In the beginning, I learnt to talk and I did that before I started to learn to write. Before all writing, there comes talk.

Thanks for reading,


Sunday, 9 June 2019

Diet GCSE English Language or GCSE English Language Zero

The problem we have with GCSE, which I think Ofsted has cottoned on to, is that it is all too easy to tippex out the acronym GCSE on the exam papers and serve it up to KS3 students. Look at us, we are challenging the students. The exam board did this and gave us ‘KS3 friendly’ exam papers, which were watered down GCSE papers. As a result of this, some students are going to be beaten over head with the structure question for six whole years. How is the text structured to interest the reader? More like, how is the curriculum structured to interest the teacher (I mean the student)?

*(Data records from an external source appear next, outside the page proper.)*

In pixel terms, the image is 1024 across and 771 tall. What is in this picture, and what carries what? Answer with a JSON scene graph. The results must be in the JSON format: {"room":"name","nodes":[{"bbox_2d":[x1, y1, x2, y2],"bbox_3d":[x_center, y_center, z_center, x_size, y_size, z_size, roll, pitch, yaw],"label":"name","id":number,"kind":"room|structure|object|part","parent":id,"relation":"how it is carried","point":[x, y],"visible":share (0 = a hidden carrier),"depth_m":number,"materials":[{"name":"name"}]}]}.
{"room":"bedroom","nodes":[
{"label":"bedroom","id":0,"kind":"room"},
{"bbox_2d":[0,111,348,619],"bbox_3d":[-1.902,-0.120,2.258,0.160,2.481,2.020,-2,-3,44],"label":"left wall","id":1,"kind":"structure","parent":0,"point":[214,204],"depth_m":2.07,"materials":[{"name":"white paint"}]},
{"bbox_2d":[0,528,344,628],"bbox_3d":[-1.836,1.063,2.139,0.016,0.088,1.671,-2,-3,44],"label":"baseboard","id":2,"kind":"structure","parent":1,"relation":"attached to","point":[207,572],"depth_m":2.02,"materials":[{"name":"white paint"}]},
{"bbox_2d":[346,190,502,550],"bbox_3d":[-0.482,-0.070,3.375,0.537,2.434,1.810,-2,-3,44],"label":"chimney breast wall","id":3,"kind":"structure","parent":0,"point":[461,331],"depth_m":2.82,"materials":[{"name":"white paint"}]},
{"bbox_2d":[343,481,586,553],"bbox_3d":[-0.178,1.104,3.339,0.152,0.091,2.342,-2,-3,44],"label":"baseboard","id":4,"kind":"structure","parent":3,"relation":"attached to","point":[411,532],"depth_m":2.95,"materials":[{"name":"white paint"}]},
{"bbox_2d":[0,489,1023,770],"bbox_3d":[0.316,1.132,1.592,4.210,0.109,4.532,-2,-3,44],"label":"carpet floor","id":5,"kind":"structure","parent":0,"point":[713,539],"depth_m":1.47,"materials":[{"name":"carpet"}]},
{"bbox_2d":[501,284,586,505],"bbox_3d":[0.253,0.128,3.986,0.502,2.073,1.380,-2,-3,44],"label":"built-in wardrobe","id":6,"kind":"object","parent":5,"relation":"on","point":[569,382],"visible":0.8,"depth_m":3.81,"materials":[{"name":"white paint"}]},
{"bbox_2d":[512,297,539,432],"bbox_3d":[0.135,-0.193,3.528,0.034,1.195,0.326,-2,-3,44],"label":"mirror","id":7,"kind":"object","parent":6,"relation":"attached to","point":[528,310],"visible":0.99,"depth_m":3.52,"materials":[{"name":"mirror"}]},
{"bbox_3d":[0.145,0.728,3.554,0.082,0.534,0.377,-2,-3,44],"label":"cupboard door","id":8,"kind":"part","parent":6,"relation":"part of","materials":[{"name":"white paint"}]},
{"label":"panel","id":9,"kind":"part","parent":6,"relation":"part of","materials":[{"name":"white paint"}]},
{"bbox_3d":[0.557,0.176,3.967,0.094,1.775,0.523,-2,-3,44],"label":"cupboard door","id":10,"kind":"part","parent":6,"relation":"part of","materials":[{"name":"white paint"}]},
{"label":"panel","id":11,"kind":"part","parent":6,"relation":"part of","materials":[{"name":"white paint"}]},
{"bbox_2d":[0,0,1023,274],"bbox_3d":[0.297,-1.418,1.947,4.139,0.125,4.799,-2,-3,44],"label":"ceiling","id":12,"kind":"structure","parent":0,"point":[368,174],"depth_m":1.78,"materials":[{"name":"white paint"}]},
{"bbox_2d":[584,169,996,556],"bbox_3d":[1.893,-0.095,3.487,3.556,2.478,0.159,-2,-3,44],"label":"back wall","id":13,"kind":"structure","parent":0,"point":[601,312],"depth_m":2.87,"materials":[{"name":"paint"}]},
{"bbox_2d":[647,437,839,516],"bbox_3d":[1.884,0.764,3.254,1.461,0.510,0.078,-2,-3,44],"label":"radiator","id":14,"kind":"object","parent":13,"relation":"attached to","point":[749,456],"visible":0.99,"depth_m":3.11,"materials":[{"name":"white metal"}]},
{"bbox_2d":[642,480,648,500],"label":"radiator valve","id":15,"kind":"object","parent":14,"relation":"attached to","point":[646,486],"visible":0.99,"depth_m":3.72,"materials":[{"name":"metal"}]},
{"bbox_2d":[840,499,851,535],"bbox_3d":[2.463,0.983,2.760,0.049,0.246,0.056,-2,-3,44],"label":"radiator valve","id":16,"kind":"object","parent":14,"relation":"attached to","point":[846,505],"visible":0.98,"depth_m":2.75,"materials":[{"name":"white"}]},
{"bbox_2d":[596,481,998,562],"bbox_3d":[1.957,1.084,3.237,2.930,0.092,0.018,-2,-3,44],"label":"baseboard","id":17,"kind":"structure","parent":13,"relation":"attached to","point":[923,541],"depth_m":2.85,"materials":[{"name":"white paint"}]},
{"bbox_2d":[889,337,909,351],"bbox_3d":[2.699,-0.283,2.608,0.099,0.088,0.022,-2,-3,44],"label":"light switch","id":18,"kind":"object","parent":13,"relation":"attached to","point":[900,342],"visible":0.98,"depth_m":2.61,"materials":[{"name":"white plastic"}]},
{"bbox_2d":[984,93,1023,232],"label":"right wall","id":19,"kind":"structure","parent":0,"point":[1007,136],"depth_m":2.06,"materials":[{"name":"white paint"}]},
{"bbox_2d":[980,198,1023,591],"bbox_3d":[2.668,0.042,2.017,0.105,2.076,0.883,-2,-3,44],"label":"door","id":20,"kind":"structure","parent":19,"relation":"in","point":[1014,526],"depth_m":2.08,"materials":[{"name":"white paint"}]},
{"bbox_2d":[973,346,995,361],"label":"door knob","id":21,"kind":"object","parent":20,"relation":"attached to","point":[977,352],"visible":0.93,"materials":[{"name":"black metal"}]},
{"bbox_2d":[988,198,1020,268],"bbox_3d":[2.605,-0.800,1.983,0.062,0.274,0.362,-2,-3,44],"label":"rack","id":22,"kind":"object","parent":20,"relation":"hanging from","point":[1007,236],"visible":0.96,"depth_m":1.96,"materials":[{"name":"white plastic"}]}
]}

Those evil little exam questions and texts worm their way through KS3 and taint everything. They are questions to test the learning at the end of the teaching. Not at the beginning and the middle. They are not the curriculum and all too often they are the curriculum planners. The GCSEs are the end point. The time when, in theory, the knowledge and skills come to fruition.      

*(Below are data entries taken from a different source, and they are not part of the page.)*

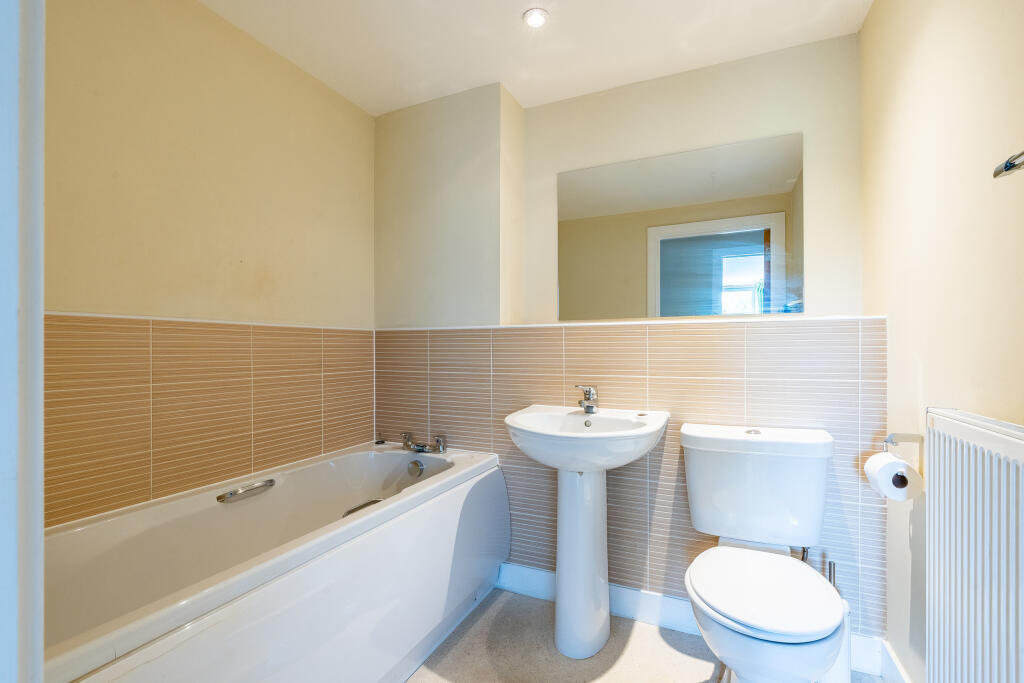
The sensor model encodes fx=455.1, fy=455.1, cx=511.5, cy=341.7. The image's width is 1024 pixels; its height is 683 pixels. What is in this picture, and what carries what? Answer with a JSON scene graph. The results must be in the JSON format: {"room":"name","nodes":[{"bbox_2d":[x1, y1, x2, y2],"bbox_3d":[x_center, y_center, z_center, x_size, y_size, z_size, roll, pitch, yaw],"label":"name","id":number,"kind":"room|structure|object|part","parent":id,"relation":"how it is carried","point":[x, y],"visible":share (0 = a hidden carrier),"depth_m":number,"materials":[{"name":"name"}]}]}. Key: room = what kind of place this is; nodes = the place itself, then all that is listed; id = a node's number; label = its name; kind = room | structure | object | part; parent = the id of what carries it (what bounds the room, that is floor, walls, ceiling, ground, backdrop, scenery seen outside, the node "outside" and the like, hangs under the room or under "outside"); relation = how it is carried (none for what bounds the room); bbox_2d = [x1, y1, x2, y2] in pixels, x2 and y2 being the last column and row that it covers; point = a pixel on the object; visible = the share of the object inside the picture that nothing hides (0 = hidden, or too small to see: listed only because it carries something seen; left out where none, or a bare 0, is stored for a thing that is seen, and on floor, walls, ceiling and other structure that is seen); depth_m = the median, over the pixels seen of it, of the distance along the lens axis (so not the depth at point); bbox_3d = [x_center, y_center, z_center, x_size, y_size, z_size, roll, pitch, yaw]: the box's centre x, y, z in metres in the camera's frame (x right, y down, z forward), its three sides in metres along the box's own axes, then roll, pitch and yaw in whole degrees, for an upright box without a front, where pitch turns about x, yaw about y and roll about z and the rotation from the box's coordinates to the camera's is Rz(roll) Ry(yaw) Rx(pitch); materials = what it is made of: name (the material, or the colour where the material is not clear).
{"room":"bathroom","nodes":[
{"label":"bathroom","id":0,"kind":"room"},
{"bbox_2d":[43,0,375,528],"bbox_3d":[-1.088,-0.033,1.626,0.123,2.266,1.773,0,0,24],"label":"left wall","id":1,"kind":"structure","parent":0,"point":[199,10],"depth_m":1.54,"materials":[{"name":"beige paint"}]},
{"bbox_2d":[46,314,374,531],"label":"wall tile","id":2,"kind":"object","parent":1,"relation":"attached to","point":[149,492],"visible":0.69,"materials":[{"name":"beige tile"}]},
{"bbox_2d":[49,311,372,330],"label":"tile trim","id":3,"kind":"structure","parent":1,"relation":"attached to","point":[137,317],"depth_m":1.53,"materials":[{"name":"white tile"}]},
{"bbox_2d":[200,0,875,115],"bbox_3d":[-0.099,-1.218,1.058,2.375,0.104,2.536,0,0,24],"label":"ceiling","id":4,"kind":"structure","parent":0,"point":[524,8],"depth_m":1.75,"materials":[{"name":"white paint"}]},
{"bbox_2d":[522,8,549,27],"bbox_3d":[0.086,-1.172,1.649,0.092,0.010,0.092,0,0,24],"label":"ceiling light","id":5,"kind":"object","parent":4,"relation":"in","point":[536,20],"visible":0.99,"depth_m":1.65,"materials":[{"name":"white"}]},
{"bbox_2d":[377,29,878,644],"bbox_3d":[0.289,-0.042,2.094,2.254,2.297,0.325,0,0,24],"label":"back wall","id":6,"kind":"structure","parent":0,"point":[788,120],"depth_m":2.02,"materials":[{"name":"paint"}]},
{"bbox_2d":[375,318,886,646],"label":"wall tiles","id":7,"kind":"object","parent":6,"relation":"attached to","point":[650,357],"visible":0.5,"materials":[{"name":"tile"}]},
{"bbox_2d":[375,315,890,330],"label":"wall trim","id":8,"kind":"structure","parent":6,"relation":"attached to","point":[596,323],"depth_m":1.74,"materials":[{"name":"white"}]},
{"bbox_2d":[556,131,802,321],"bbox_3d":[0.646,-0.444,1.930,1.010,0.692,0.006,0,0,24],"label":"mirror","id":9,"kind":"object","parent":6,"relation":"attached to","point":[664,283],"visible":0.99,"depth_m":1.89,"materials":[{"name":"mirror"}]},
{"bbox_2d":[496,561,891,678],"bbox_3d":[0.418,1.049,1.859,1.743,0.119,0.018,0,0,24],"label":"baseboard","id":10,"kind":"structure","parent":6,"relation":"attached to","point":[542,594],"depth_m":1.79,"materials":[{"name":"white paint"}]},
{"bbox_2d":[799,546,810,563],"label":"water pipe","id":11,"kind":"object","parent":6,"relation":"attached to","point":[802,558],"visible":0.19,"depth_m":1.58,"materials":[{"name":"silver metal"}]},
{"bbox_2d":[404,588,883,682],"bbox_3d":[-0.200,1.157,0.914,2.515,0.101,2.699,0,0,24],"label":"floor","id":12,"kind":"structure","parent":0,"point":[447,644],"depth_m":1.62,"materials":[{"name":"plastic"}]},
{"bbox_2d":[0,0,44,682],"bbox_3d":[-0.251,0.052,0.244,1.032,2.106,0.153,0,0,24],"label":"door frame","id":13,"kind":"structure","parent":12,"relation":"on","point":[39,309],"depth_m":0.43,"materials":[{"name":"white paint"}]},
{"bbox_2d":[44,440,506,682],"bbox_3d":[-0.685,0.803,1.443,0.742,0.615,1.646,0,0,24],"label":"bathtub","id":14,"kind":"object","parent":12,"relation":"on","point":[101,532],"visible":0.91,"depth_m":1.31,"materials":[{"name":"white plastic"}]},
{"bbox_2d":[216,479,276,503],"bbox_3d":[-0.925,0.517,1.595,0.045,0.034,0.210,0,0,24],"label":"bath handle","id":15,"kind":"object","parent":14,"relation":"attached to","point":[271,482],"visible":0.97,"depth_m":1.58,"materials":[{"name":"silver metal"}]},
{"bbox_2d":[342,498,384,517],"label":"bath grab handle","id":16,"kind":"object","parent":14,"relation":"attached to","point":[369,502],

The problem comes when shifting to GCSE work from KS3. The time when you pointedly say numerous times that you are doing GCSE work now. You probably go all out and write GCSE several times on a PowerPoint slide - just so they get the idea that this is really, really, really GCSE work. Oh, and you adopt a serious tone to your speech.

This year I tried something with Year 9s and I am finding it quite useful for teachers and the department. I wanted students to get used to the reading demands of the GCSE exam papers from an early start, but at the same time I wanted to see what the students needed to focus on for Year 10 and Year 11. So, I decided to use the GCSE exam extracts in a multiple choice format. Instead of just giving students the GCSE questions or being kind and just giving students two of the four reading questions, I gave students the texts and thirty or so questions to work with. I wanted to analyse and view the skills and understanding students had.

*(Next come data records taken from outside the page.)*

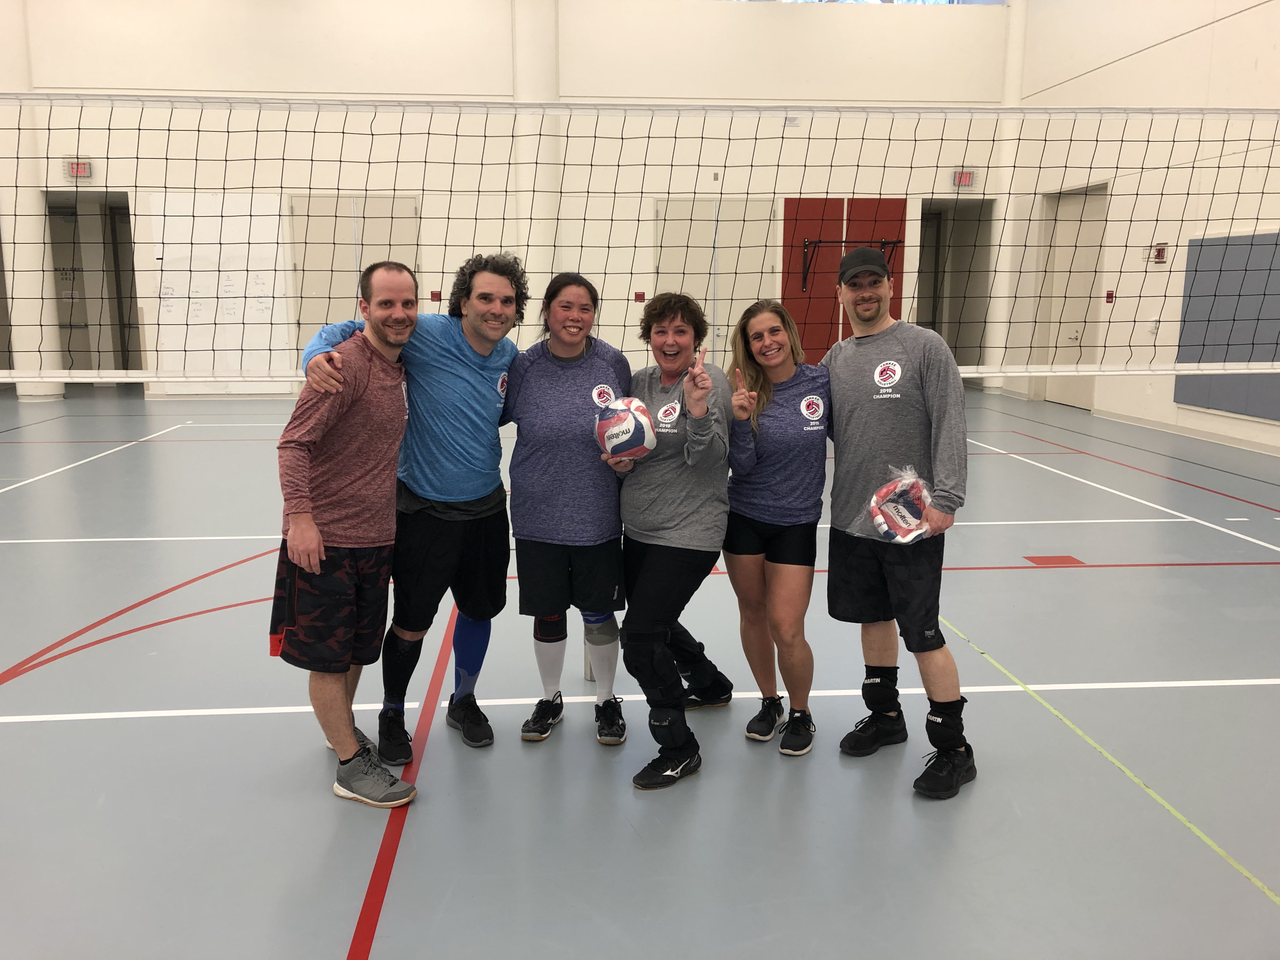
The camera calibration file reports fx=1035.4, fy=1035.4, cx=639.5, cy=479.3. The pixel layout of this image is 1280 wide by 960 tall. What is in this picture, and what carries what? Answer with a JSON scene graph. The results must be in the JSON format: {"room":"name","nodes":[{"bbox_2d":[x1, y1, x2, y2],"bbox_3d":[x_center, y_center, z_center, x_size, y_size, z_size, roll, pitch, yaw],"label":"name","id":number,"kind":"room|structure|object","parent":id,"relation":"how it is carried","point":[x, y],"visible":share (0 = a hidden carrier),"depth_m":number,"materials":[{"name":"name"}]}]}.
{"room":"gym","nodes":[
{"label":"gym","id":0,"kind":"room"},
{"bbox_2d":[0,0,1019,400],"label":"back wall","id":1,"kind":"structure","parent":0,"point":[149,264],"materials":[{"name":"white paint"}]},
{"bbox_2d":[64,159,92,178],"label":"exit sign","id":2,"kind":"object","parent":1,"relation":"attached to","point":[72,170],"visible":0.77,"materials":[{"name":"red plastic"}]},
{"bbox_2d":[46,193,142,388],"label":"doorway","id":3,"kind":"object","parent":1,"relation":"in","point":[112,318],"visible":0.53,"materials":[{"name":"grey"}]},
{"bbox_2d":[150,192,286,382],"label":"whiteboard","id":4,"kind":"object","parent":1,"relation":"attached to","point":[271,291],"visible":0.75,"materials":[{"name":"white"}]},
{"bbox_2d":[292,193,423,361],"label":"door","id":5,"kind":"structure","parent":1,"relation":"in","point":[377,248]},
{"bbox_2d":[429,289,441,301],"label":"wall box","id":6,"kind":"object","parent":1,"relation":"attached to","point":[436,294],"visible":0.88,"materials":[{"name":"red"}]},
{"bbox_2d":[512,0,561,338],"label":"column","id":7,"kind":"structure","parent":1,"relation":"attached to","point":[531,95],"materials":[{"name":"white paint"}]},
{"bbox_2d":[633,290,645,302],"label":"wall box","id":8,"kind":"object","parent":1,"relation":"attached to","point":[640,297],"visible":0.96,"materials":[{"name":"red"}]},
{"bbox_2d":[652,196,777,355],"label":"double door","id":9,"kind":"structure","parent":1,"relation":"in","point":[724,334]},
{"bbox_2d":[783,198,906,365],"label":"red wall panel","id":10,"kind":"object","parent":1,"relation":"attached to","point":[785,289],"visible":0.58,"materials":[{"name":"red"}]},
{"bbox_2d":[798,238,899,295],"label":"pull-up bar","id":11,"kind":"object","parent":10,"relation":"attached to","point":[804,278],"visible":0.82,"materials":[{"name":"black metal"}]},
{"bbox_2d":[728,0,1000,5],"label":"window","id":12,"kind":"structure","parent":1,"relation":"in","point":[942,1],"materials":[{"name":"blue"}]},
{"bbox_2d":[917,199,994,379],"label":"doorway","id":13,"kind":"object","parent":1,"relation":"in","point":[923,313],"visible":0.49,"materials":[{"name":"grey"}]},
{"bbox_2d":[951,168,976,189],"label":"exit sign","id":14,"kind":"object","parent":1,"relation":"attached to","point":[965,181],"visible":0.9,"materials":[{"name":"red plastic"}]},
{"bbox_2d":[0,385,1279,959],"bbox_3d":[-0.873,0.455,5.866,12.780,0.120,13.379,-1,10,-5],"label":"floor","id":15,"kind":"structure","parent":0,"point":[194,722],"depth_m":3.36,"materials":[{"name":"grey"}]},
{"bbox_2d":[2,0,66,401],"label":"column","id":16,"kind":"structure","parent":15,"relation":"on","point":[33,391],"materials":[{"name":"white paint"}]},
{"bbox_2d":[272,265,422,805],"bbox_3d":[-0.888,0.161,3.198,0.492,1.503,0.649,-7,13,-35],"label":"man","id":17,"kind":"object","parent":15,"relation":"on","point":[316,536],"visible":0.99,"depth_m":3.04},
{"bbox_2d":[297,253,523,756],"bbox_3d":[-0.726,0.054,3.442,0.621,1.597,0.609,-1,10,-5],"label":"man","id":18,"kind":"object","parent":15,"relation":"on","point":[478,361],"visible":0.79,"depth_m":3.36},
{"bbox_2d":[502,265,635,747],"bbox_3d":[-0.242,0.082,3.577,0.478,1.530,0.639,-1,10,-5],"label":"woman","id":19,"kind":"object","parent":15,"relation":"on","point":[589,372],"visible":0.93,"depth_m":3.43},
{"bbox_2d":[604,288,735,787],"bbox_3d":[0.095,0.160,3.421,0.446,1.450,0.743,-1,10,-5],"label":"woman","id":20,"kind":"object","parent":15,"relation":"on","point":[671,504],"visible":0.96,"depth_m":3.31},
{"bbox_2d":[593,396,657,458],"bbox_3d":[-0.049,-0.165,3.409,0.208,0.207,0.210,-7,12,-33],"label":"volleyball","id":21,"kind":"object","parent":20,"relation":"in","point":[642,420],"visible":0.97,"depth_m":3.33,"materials":[{"name":"white leather"}]},
{"bbox_2d":[720,297,828,755],"bbox_3d":[0.464,0.148,3.564,0.448,1.412,0.702,-1,10,-5],"label":"woman","id":22,"kind":"object","parent":15,"relation":"on","point":[793,466],"visible":0.97,"depth_m":3.43},
{"bbox_2d":[821,237,973,798],"bbox_3d":[0.847,0.073,3.405,0.493,1.663,0.675,-4,11,-24],"label":"man","id":23,"kind":"object","parent":15,"relation":"on","point":[875,436],"visible":0.99,"depth_m":3.28},
{"bbox_2d":[865,466,933,544],"bbox_3d":[0.837,0.085,3.308,0.210,0.230,0.253,10,14,42],"label":"ball","id":24,"kind":"object","parent":23,"relation":"in","point":[904,512],"visible":0.9,"depth_m":3.27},
{"bbox_2d":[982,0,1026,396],"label":"column","id":25,"kind":"structure","parent":15,"relation":"on","point":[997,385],"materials":[{"name":"white paint"}]},
{"bbox_2d":[0,95,1279,381],"bbox_3d":[0.244,-1.017,4.664,8.075,1.292,0.786,-1,10,-5],"label":"volleyball net","id":26,"kind":"object","parent":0,"point":[123,96],"visible":0.99,"depth_m":4.51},
{"bbox_2d":[1004,0,1279,451],"bbox_3d":[6.038,-2.952,6.597,0.287,6.337,15.518,-1,10,-5],"label":"right wall","id":27,"kind":"structure","parent":0,"point":[1162,55],"depth_m":11.06,"materials":[{"name":"white paint"}]},
{"bbox_2d":[1036,182,1107,410],"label":"door","id":28,"kind":"structure","parent":27,"relation":"in","point":[1066,326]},
{"bbox_2d":[1104,289,1114,302],"bbox_3d":[5.284,-2.058,11.643,0.043,0.155,0.118,-1,10,-5],"label":"fire alarm button","id":29,"kind":"object","parent":27,"relation":"attached to","point":[1111,294],"visible":0.93,"depth_m":11.63,"materials":[{"name":"red"}]},
{"bbox_2d":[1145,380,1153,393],"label":"wall socket","id":30,"kind":"object","parent":27,"relation":"attached to","point":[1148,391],"visible":0.97,"depth_m":10.71,"materials":[{"name":"white plastic"}]},
{"bbox_2d":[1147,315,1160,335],"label":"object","id":31,"kind":"object","parent":27,"relation":"attached to","point":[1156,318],"visible":0.92,"depth_m":10.26,"materials":[{"name":"white plastic"}]},
{"bbox_2d":[1147,242,1168,263],"bbox_3d":[5.614,-2.463,11.249,0.090,0.219,0.242,-1,10,-5],"label":"fire alarm","id":32,"kind":"object","parent":27,"relation":"attached to","point":[1159,256],"visible":0.83,"depth_m":11.21,"materials":[{"name":"red plastic"}]},
{"bbox_2d":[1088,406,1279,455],"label":"baseboard","id":33,"kind":"structure","parent":27,"relation":"attached to","point":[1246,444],"depth_m":10.44,"materials":[{"name":"white"}]},
{"bbox_2d":[1174,229,1279,419],"bbox_3d":[5.610,-1.419,9.333,0.141,1.640,2.157,-1,10,-5],"label":"wall pad","id":34,"kind":"object","parent":27,"relation":"attached to","point":[1201,402],"visible":0.81,"depth_m":9.69,"materials":[{"name":"grey"}]}
]}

The writing element of the GCSE questions is problematic and it can discourage students. A student can have a good understanding of the text, but if their writing isn’t good enough, then we’ll not see that level of understanding in their answers. Using MCQ allows me to separate the writing and the reading elements, which can help to motivate students when they see that they have understood the text and they understand that their writing is just the thing holding them back.

The process was pretty simple. The students did the test. Then, they marked each other’s test. Using a grid, they could see the areas of weakness. The beauty of the grid was it contained answers so it avoided the teacher reading out the answers one question at a time. There was no marking for the teacher, but lots of information. Information on word knowledge, summary skills, analysis etc. We then provided students with a PLC and tips on how to improve those key areas. Included on the sheet was the average mark for each area for the year group. Students then could see how they did in relation to others in the year.

The great thing about this process is that as a ‘step up’ to GCSE this was relatively easy and useful. It has been so effective that I am using it with our current Year 10s before they do a mock on Paper 2. They are going to do the MCQ test and then they’ll work through the real questions with an understanding where they might fall down with the reading skills and good understanding of the texts.   

 I have included the test and the resources used. This is based on November 2017 English Language Paper 2. The test is not perfect, but it is a starting point for us. I am still in the early stages of MCQ usage and, like all things, in time I’ll get better at them.